As a condition to the consummation of the previously announced Agreement
and Plan of Merger, dated December 14, 2014, and amended on February 18, 2015
(the Merger Agreement), by and between Cover-All Technologies Inc., a Delaware
corporation (the Company) and Majesco, a California corporation (Majesco),
through which the Company merged with and into Majesco, with Majesco surviving
the merger (the Merger), the Company was required to cause repayment in full
of all outstanding indebtedness owed by Cover-All Systems, Inc., the Companys
wholly-owned subsidiary (Systems), to Imperium Commercial Finance Master Fund,
LP (Imperium) under that certain Loan and Security Agreement, dated as of
September 11, 2012 (the Credit Agreement), by and between Imperium, as lender
and Systems, as borrower, which loan obligations were guaranteed by the Company
pursuant to a Guarantee, dated as of September 11, 2012, made by the Company in
favor of Imperium (the Guarantee) and a Pledge Agreement, dated as of
September 11, 2012, between the Company and Imperium (the Pledge Agreement).
On June 25, 2015, Systems prepaid in full all amounts and satisfied all other
obligations due under the Credit Agreement, the Guarantee and the Pledge
Agreement, and each of the agreements were terminated. The aggregate amount of
the prepayment was $2,011,284.72, including all interest due thereon as of June
25, 2015.
Item 2.01. Completion of
Acquisition or Disposition of Assets.
On June 26, 2015, following approval of the Merger Agreement on June 22,
2015 by the Companys stockholders, the Company and Majesco completed the Merger
in accordance with the Merger Agreement, and the separate corporate existence of
the Company ceased, with Majesco surviving the Merger.

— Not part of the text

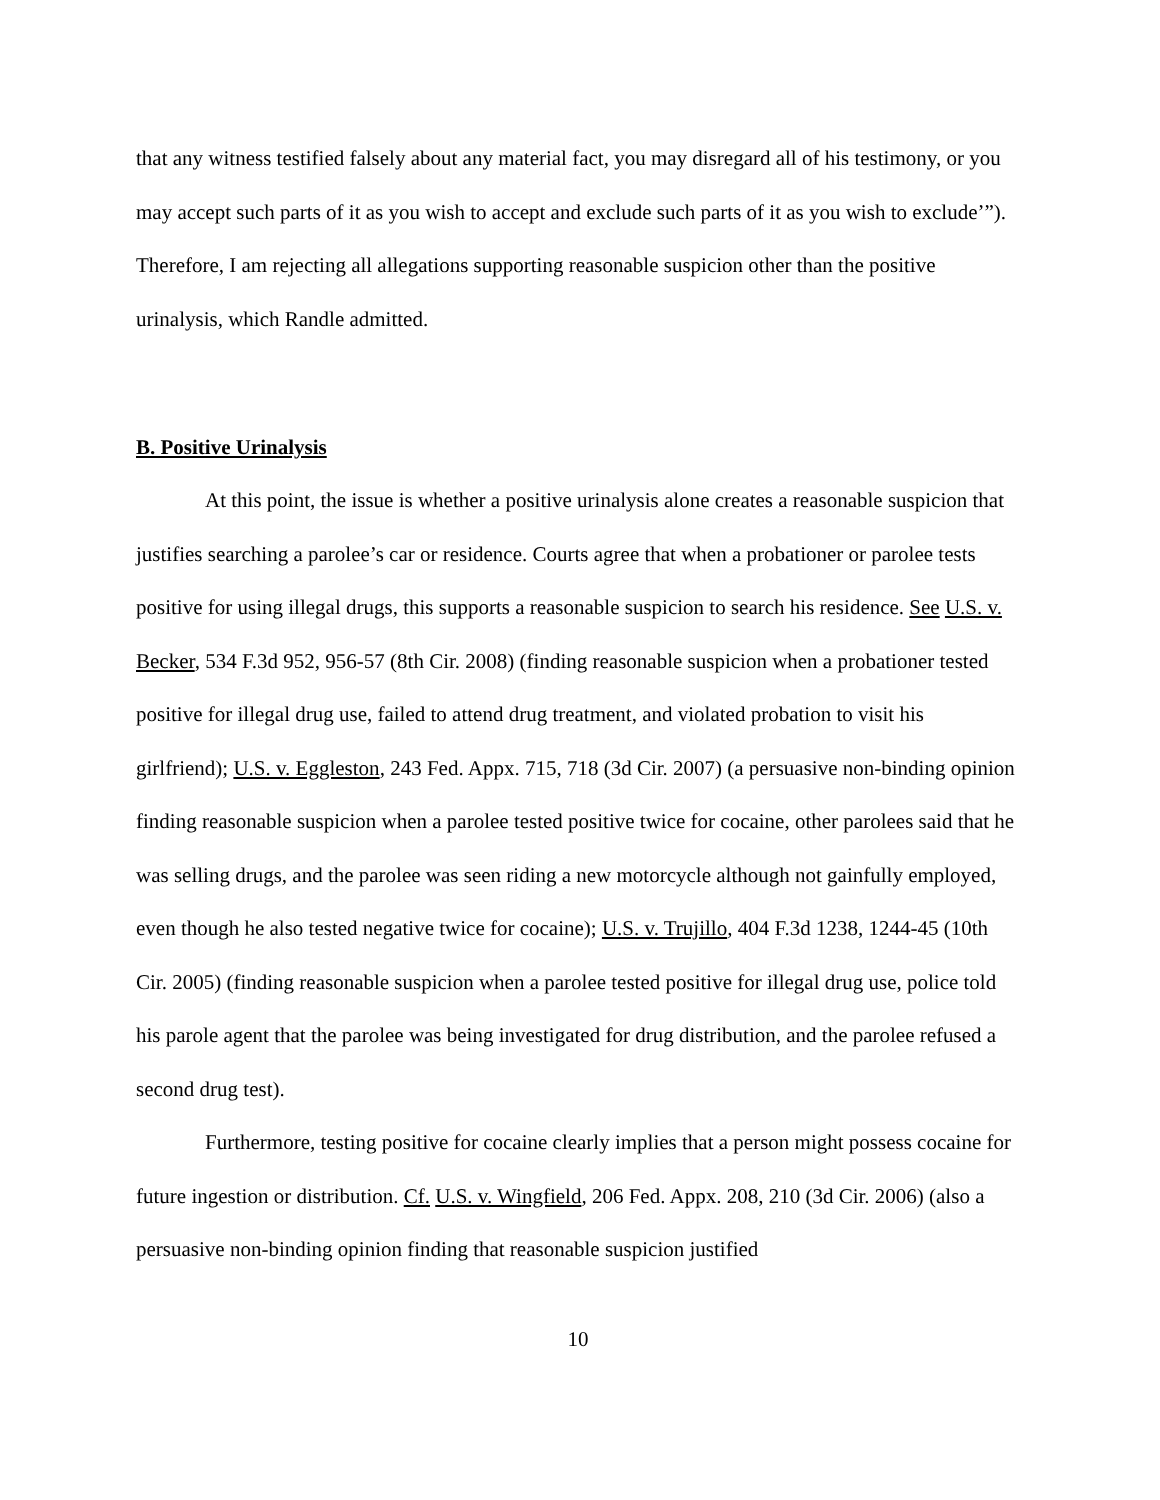that any witness testified falsely about any material fact, you may disregard all of his testimony, or you may accept such parts of it as you wish to accept and exclude such parts of it as you wish to exclude’”). Therefore, I am rejecting all allegations supporting reasonable suspicion other than the positive urinalysis, which Randle admitted.
B. Positive Urinalysis
At this point, the issue is whether a positive urinalysis alone creates a reasonable suspicion that justifies searching a parolee’s car or residence. Courts agree that when a probationer or parolee tests positive for using illegal drugs, this supports a reasonable suspicion to search his residence. See U.S. v. Becker, 534 F.3d 952, 956-57 (8th Cir. 2008) (finding reasonable suspicion when a probationer tested positive for illegal drug use, failed to attend drug treatment, and violated probation to visit his girlfriend); U.S. v. Eggleston, 243 Fed. Appx. 715, 718 (3d Cir. 2007) (a persuasive non-binding opinion finding reasonable suspicion when a parolee tested positive twice for cocaine, other parolees said that he was selling drugs, and the parolee was seen riding a new motorcycle although not gainfully employed, even though he also tested negative twice for cocaine); U.S. v. Trujillo, 404 F.3d 1238, 1244-45 (10th Cir. 2005) (finding reasonable suspicion when a parolee tested positive for illegal drug use, police told his parole agent that the parolee was being investigated for drug distribution, and the parolee refused a second drug test).
Furthermore, testing positive for cocaine clearly implies that a person might possess cocaine for future ingestion or distribution. Cf. U.S. v. Wingfield, 206 Fed. Appx. 208, 210 (3d Cir. 2006) (also a persuasive non-binding opinion finding that reasonable suspicion justified
10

At the effective time of the Merger (the Effective Time), each share of
the Companys common stock, par value $0.01 per share (Company Common Stock),
issued and outstanding immediately prior to the Effective Time was converted
into the right to receive 0.21641 of a share of Majesco common stock, par value
$0.002 (Majesco Common Stock). No fractional shares of Majesco Common Stock
were issued to the holders of Company Common Stock in the Merger. Instead, the
holders of Company Common Stock were entitled to receive the next highest number
of whole shares of Majesco Common Stock in lieu of any fractional shares of
Majesco Common Stock that they would have otherwise been entitled to receive in
the Merger.
All outstanding and unexercised options to purchase the Company Common
Stock, whether or not exercisable or vested, were replaced by and substituted
for options to purchase Majesco Common Stock on the same terms and conditions as
were applicable to such options immediately prior to the Effective Time, with
the number of shares subject to, and the exercise price applicable to, such
options being appropriately adjusted based on the exchange ratio described
above. The terms of each restricted stock unit (RSU) settleable in shares of
Company Common Stock that was outstanding and unvested prior to the Effective
Time and did not fully vest by its terms as of the Effective Time were adjusted
as necessary and replaced by and substituted for a RSU to acquire Majesco Common
Stock on the same terms and conditions as were applicable to such RSU
immediately prior to the Effective Time, as adjusted based on the exchange ratio
described above.
As a result of the Merger, holders of the issued and outstanding Company
Common Stock and outstanding options and RSUs immediately prior to the Effective
Time hold approximately 16.5% of the total capitalization of Majesco.
Item 3.01. Notice of
Delisting or Failure to Satisfy a Continued Listing Rule or Standard; Transfer
of Listing.
On June 26, 2015, in connection with the consummation of the Merger, the
Company (i) notified NYSE MKT that, at the Effective Time of the Merger, each
outstanding share of Company Common Stock was automatically converted into the
right to receive Majesco Common Stock and (ii) requested that NYSE MKT file with
the U.S. Securities and Exchange Commission (the SEC) an application on Form
25 to delist and deregister the Company Common Stock under Section 12(b) of the
Securities Exchange Act of 1934, as amended (the Exchange Act). As a result of
the Merger and such notification and request, the last day of trading of the
Common Stock on the NYSE MKT stock exchange was June 26, 2015. In addition,
Majesco intends to file a Form 15 with the SEC requesting the deregistration of
the Company Common Stock and the suspension of the Companys reporting
obligations under Sections 13 and 15(d) of the Exchange Act.
Item 3.03. Material
Modification to Rights of Security Holders.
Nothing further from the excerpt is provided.